Wednesday, Feb 1, 2017
by dsuchens

In a little over a month since Donald Trump’s stunning victory in the presidential election, the president-elect has already, as he promised during the campaign, adopted a new thinking on China, most notably with his highly controversial remarks on the United States’ “one China” policy. It all started with a seemingly harmless “courtesy call” from Taiwan’s leader Tsai Ing-wen and developed into a mini-crisis in U.S.-China relations after Trump doubled down by threatening to change a decades-long U.S. stance in the form of the “one China” policy.

All these unpredictable moves have seriously worried analysts in both countries as many prominent scholars have come out criticizing Trump’s dangerous gambit. As the two most powerful economies in the world today, such a rocky start for U.S.-China relations certainly will not benefit anyone, including the world. Therefore, it is imperative for Trump to pay serious attention to the following issues if he still hopes for a stable and mature U.S.-China relationship.
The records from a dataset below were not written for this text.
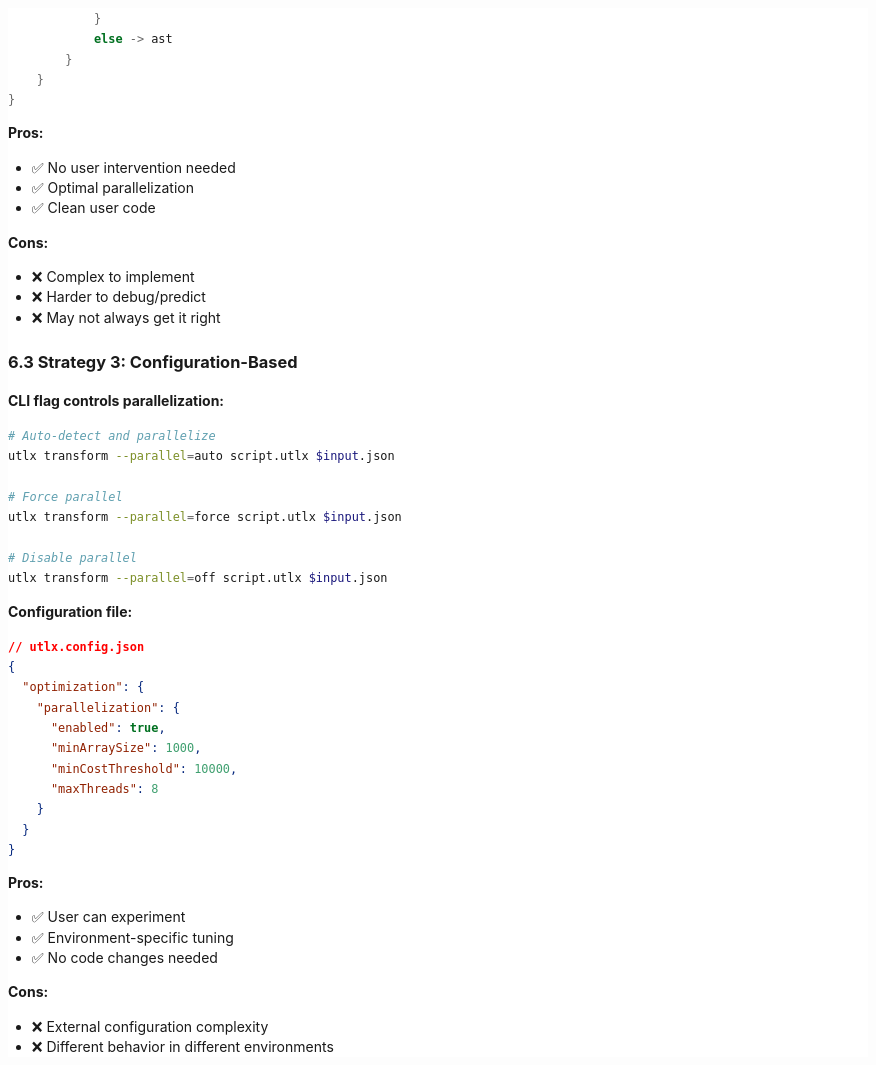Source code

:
 ```kotlin
            }
            else -> ast
        }
    }
}
```

**Pros:**
- ✅ No user intervention needed
- ✅ Optimal parallelization
- ✅ Clean user code

**Cons:**
- ❌ Complex to implement
- ❌ Harder to debug/predict
- ❌ May not always get it right

### 6.3 Strategy 3: Configuration-Based

**CLI flag controls parallelization:**

```bash
# Auto-detect and parallelize
utlx transform --parallel=auto script.utlx $input.json

# Force parallel
utlx transform --parallel=force script.utlx $input.json

# Disable parallel
utlx transform --parallel=off script.utlx $input.json
```

**Configuration file:**
```json
// utlx.config.json
{
  "optimization": {
    "parallelization": {
      "enabled": true,
      "minArraySize": 1000,
      "minCostThreshold": 10000,
      "maxThreads": 8
    }
  }
}
```

**Pros:**
- ✅ User can experiment
- ✅ Environment-specific tuning
- ✅ No code changes needed

**Cons:**
- ❌ External configuration complexity
- ❌ Different behavior in different environments

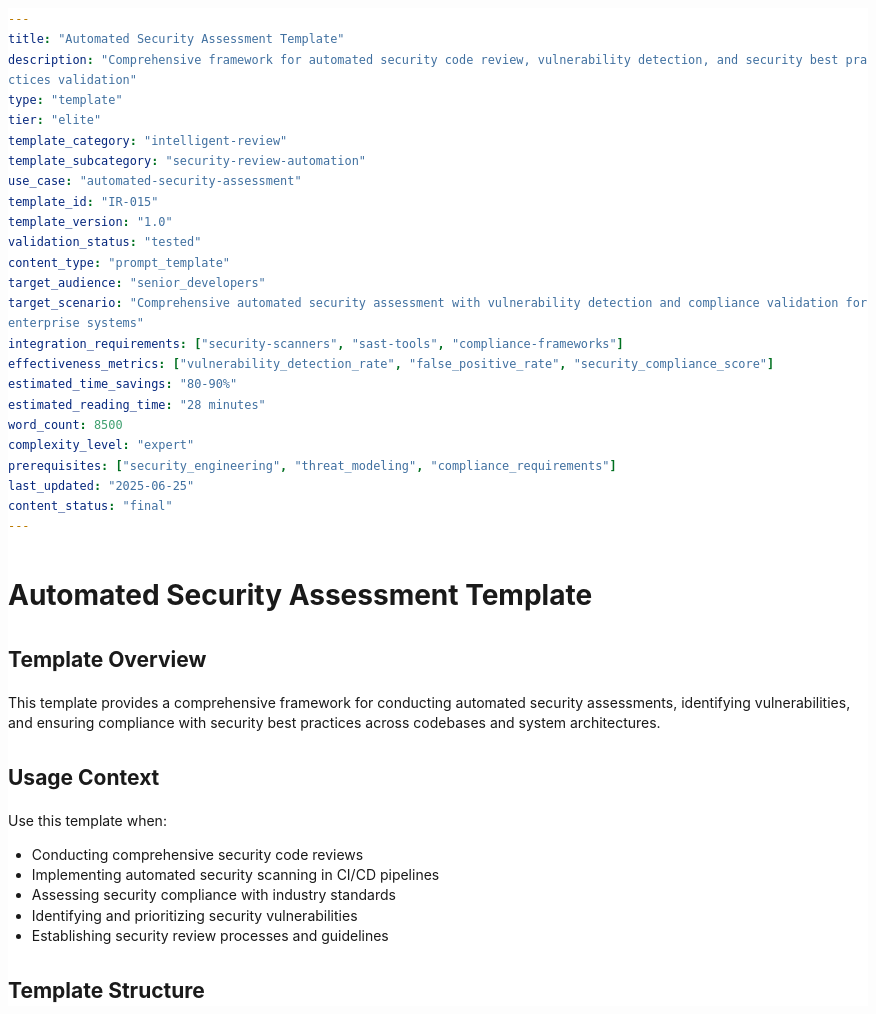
 ```yaml
---
title: "Automated Security Assessment Template"
description: "Comprehensive framework for automated security code review, vulnerability detection, and security best practices validation"
type: "template"
tier: "elite"
template_category: "intelligent-review"
template_subcategory: "security-review-automation"
use_case: "automated-security-assessment"
template_id: "IR-015"
template_version: "1.0"
validation_status: "tested"
content_type: "prompt_template"
target_audience: "senior_developers"
target_scenario: "Comprehensive automated security assessment with vulnerability detection and compliance validation for enterprise systems"
integration_requirements: ["security-scanners", "sast-tools", "compliance-frameworks"]
effectiveness_metrics: ["vulnerability_detection_rate", "false_positive_rate", "security_compliance_score"]
estimated_time_savings: "80-90%"
estimated_reading_time: "28 minutes"
word_count: 8500
complexity_level: "expert"
prerequisites: ["security_engineering", "threat_modeling", "compliance_requirements"]
last_updated: "2025-06-25"
content_status: "final"
---
```


# Automated Security Assessment Template

## Template Overview

This template provides a comprehensive framework for conducting automated security assessments, identifying vulnerabilities, and ensuring compliance with security best practices across codebases and system architectures.

## Usage Context

Use this template when:
- Conducting comprehensive security code reviews
- Implementing automated security scanning in CI/CD pipelines
- Assessing security compliance with industry standards
- Identifying and prioritizing security vulnerabilities
- Establishing security review processes and guidelines

## Template Structure
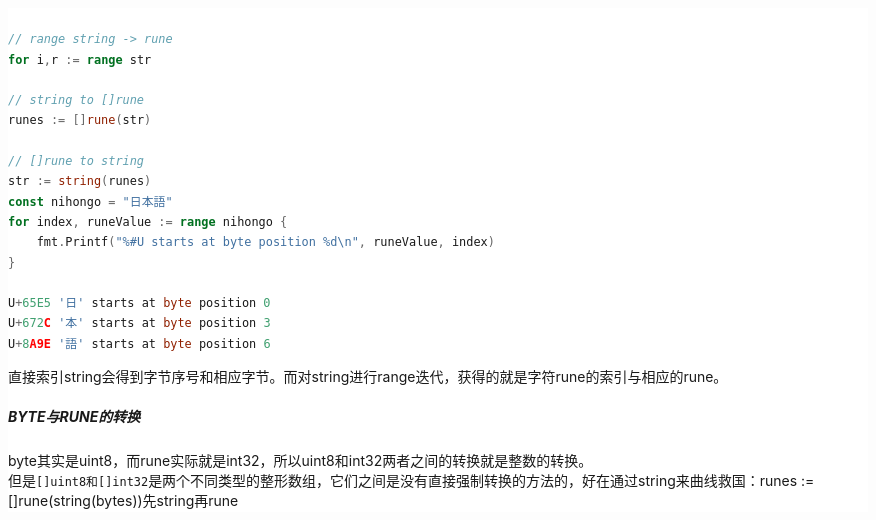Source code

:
 ```go

// range string -> rune
for i,r := range str

// string to []rune
runes := []rune(str)

// []rune to string
str := string(runes)
const nihongo = "日本語"
for index, runeValue := range nihongo {
    fmt.Printf("%#U starts at byte position %d\n", runeValue, index)
}

U+65E5 '日' starts at byte position 0
U+672C '本' starts at byte position 3
U+8A9E '語' starts at byte position 6
```
直接索引string会得到字节序号和相应字节。而对string进行range迭代，获得的就是字符rune的索引与相应的rune。
##### BYTE与RUNE的转换
byte其实是uint8，而rune实际就是int32，所以uint8和int32两者之间的转换就是整数的转换。<br>
但是`[]uint8和[]int32`是两个不同类型的整形数组，它们之间是没有直接强制转换的方法的，好在通过string来曲线救国：runes := []rune(string(bytes))先string再rune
First, Trump must focus on the long-term side of U.S.-China relations. The U.S. democratic system, with its presidential election every four years and other elections in between, unfortunately pushes its leaders to focus on short-term gains rather than long-term national benefits. Trump is under tremendous pressures to deliver his campaign promises quickly; to “make America great again.” Given his narrow victory in the presidential election (winning the electoral vote, but losing the popular vote), it is understandable that he might want to score points on the economy first. As a result, China becomes the target. But this thinking is dangerous, as the United States and China are engaged in long-term competition and cooperation. In the long run, both powers will benefit so long as they are patient in resolving their differences while making an effort toward pursuing common interests. Any short term policies by Trump that antagonize China would only make America worse off and definitely not “great again.”

Second, Trump must learn more about the history of U.S.-China relations. Trump is known for regarding himself as a smarter than everyone else and is not very interested in learning or acquiring knowledge. Despite his bragging about having read many books on China, his recent behavior and remarks demonstrate the opposite. There are already too many biases and misunderstandings between the United States and China due to a variety of reasons, with one of them being the complicated history of their relationship. A new book by veteran journalist John Pomfret, titled The Beautiful Country and the Middle Kingdom, would be a good start as it details the two century love-hate relationship between the two powers.

Third, Trump must develop a win-win economic relationship with China. Given Trump’s campaign promises and the dire working class situation in the United States, it is very likely that he will initiate trade and currency wars against China, with the hope of restoring the U.S. economy and creating additional jobs at home. While such thinking is tempting, it is imperative for Trump to learn and understand the economic logic behind U.S. economic engagement with China. The main reason why manufacturing jobs have disappeared in the United States is not because of globalization, as Trump seems to argue, but because of technological developments such as automation. China can help the United States create more jobs at home by encouraging more Chinese investment into the U.S. and reduce the U.S. trade deficit by importing more U.S. goods, but a trade or currency war would only anger China, with possible economic retaliation to follow. A low-key dialogue with the Chinese government would produce more effective results, unless Trump is only interested in appealing to populist voices at home.

Finally, to achieve a stable and mature U.S.-China relationship, Trump needs to be more patient with China — though this may prove especially difficult for a 70-year-old man whose temperament might be a issue (and his Twitter account doesn’t help either). It might be difficult for Trump himself to demonstrate self-control when tensions become high in bilateral relations, but he could delegate to his closer aides, such as the incoming secretary of state and others, and have them conduct various dialogues with China. “Saving face” is important in China culturally and for the United States as well to some degree. If, unfortunately, a crisis were to break out between the United States and China, Trump should be very careful not to let his emotions take control, which would only make things worse.

Above all, Trump needs to focus on his domestic agendas and not stir up troubles abroad, especially with an important economic partner like China. A stable and mature strategic relationship with China is one fundamental fact that may help realize Trump’s agenda to “make America great again.” And for China, good ties with the U.S. will also help “make China great again.”